If the marketing team changes the acquisition cost calculation, you only update the UDF, and all dependent queries automatically reflect the change. Instead of having to manually update each.
How I’m Using It
I’m using both at my work
Javascript for our reports (which uses a platform called Dataform that uses a combination of SQL and Javascript)
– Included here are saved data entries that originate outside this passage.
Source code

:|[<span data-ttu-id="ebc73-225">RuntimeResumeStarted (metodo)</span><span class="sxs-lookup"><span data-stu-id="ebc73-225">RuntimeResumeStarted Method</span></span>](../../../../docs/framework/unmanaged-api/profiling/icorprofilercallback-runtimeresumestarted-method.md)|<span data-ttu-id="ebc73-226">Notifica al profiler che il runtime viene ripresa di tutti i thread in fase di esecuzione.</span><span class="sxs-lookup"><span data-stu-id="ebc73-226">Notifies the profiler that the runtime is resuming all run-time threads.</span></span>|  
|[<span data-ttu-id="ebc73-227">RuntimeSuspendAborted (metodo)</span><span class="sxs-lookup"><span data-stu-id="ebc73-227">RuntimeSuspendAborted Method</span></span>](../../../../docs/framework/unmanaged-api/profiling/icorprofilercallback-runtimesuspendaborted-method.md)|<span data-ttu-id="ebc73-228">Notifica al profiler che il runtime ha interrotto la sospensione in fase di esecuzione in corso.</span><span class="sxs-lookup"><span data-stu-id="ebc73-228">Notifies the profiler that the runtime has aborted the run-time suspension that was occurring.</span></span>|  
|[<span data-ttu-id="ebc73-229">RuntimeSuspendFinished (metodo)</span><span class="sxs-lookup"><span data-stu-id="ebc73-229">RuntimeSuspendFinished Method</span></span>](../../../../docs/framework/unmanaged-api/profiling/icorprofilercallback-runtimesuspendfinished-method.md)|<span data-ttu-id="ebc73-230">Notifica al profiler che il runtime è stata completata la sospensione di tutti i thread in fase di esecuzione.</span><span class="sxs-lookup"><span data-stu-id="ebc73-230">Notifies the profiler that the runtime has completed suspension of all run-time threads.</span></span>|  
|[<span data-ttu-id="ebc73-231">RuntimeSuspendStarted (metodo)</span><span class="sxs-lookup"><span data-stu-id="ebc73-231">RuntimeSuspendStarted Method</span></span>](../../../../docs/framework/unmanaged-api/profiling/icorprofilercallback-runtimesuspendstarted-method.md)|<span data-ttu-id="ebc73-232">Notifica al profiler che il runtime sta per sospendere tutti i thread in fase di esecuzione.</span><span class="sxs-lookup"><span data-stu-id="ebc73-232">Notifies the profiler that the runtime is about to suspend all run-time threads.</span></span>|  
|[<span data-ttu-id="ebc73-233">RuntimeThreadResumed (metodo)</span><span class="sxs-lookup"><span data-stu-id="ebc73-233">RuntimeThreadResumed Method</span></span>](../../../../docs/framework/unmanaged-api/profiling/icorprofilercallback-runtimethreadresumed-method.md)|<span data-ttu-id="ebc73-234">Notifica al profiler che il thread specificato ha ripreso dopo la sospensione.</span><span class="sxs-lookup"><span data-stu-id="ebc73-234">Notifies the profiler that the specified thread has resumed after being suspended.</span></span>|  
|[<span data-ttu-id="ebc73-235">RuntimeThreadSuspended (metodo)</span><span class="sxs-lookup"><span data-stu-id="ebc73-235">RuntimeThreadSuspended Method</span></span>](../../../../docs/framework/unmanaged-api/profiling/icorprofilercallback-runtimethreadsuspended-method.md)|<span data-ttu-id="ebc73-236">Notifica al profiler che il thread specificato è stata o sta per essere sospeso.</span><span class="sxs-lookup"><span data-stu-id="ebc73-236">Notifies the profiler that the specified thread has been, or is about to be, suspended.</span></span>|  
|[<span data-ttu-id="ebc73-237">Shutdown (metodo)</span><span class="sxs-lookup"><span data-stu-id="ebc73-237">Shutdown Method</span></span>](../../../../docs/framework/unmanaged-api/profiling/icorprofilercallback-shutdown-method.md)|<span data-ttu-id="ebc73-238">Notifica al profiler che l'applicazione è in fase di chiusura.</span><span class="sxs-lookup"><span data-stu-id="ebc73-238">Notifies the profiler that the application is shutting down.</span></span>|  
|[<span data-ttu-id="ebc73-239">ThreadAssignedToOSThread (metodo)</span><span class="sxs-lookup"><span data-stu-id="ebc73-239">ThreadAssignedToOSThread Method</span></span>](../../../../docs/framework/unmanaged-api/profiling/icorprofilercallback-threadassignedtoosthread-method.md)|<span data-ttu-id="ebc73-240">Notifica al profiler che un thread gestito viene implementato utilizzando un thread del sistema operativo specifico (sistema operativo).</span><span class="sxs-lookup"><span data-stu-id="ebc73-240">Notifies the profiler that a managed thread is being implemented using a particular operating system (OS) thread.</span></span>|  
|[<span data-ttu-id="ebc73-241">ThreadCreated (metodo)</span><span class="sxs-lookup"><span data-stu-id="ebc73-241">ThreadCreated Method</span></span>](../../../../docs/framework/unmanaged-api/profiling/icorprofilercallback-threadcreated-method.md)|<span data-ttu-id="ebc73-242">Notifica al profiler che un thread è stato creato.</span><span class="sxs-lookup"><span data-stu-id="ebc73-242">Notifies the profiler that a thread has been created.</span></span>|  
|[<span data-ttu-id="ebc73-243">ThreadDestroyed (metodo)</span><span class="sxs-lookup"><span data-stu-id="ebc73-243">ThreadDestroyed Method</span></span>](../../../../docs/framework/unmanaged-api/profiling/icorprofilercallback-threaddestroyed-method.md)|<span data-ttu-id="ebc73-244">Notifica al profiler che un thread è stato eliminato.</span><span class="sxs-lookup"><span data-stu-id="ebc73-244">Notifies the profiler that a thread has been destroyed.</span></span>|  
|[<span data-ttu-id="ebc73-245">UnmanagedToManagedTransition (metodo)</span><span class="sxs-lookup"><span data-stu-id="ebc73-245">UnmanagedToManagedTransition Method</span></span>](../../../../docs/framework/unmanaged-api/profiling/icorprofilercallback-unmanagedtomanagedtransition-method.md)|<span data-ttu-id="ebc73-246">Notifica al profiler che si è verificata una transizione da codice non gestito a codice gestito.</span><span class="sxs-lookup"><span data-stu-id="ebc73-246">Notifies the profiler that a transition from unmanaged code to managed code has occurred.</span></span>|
SQL Based for custom queries or one off requests
I’m just in the beginning stages of using it but as time progresses I’ll keep you updated.
Conclusion
User-Defined Functions in BigQuery are a powerful way to streamline workflows because it saves time writing and updating queries, reduces risk of errors, and centralizes definitions. I’m personally excited to see how it helps in my workflow. Whether you use SQL or JavaScript, UDFs help you write cleaner, more efficient SQL and ensure your queries are reliable and adaptable.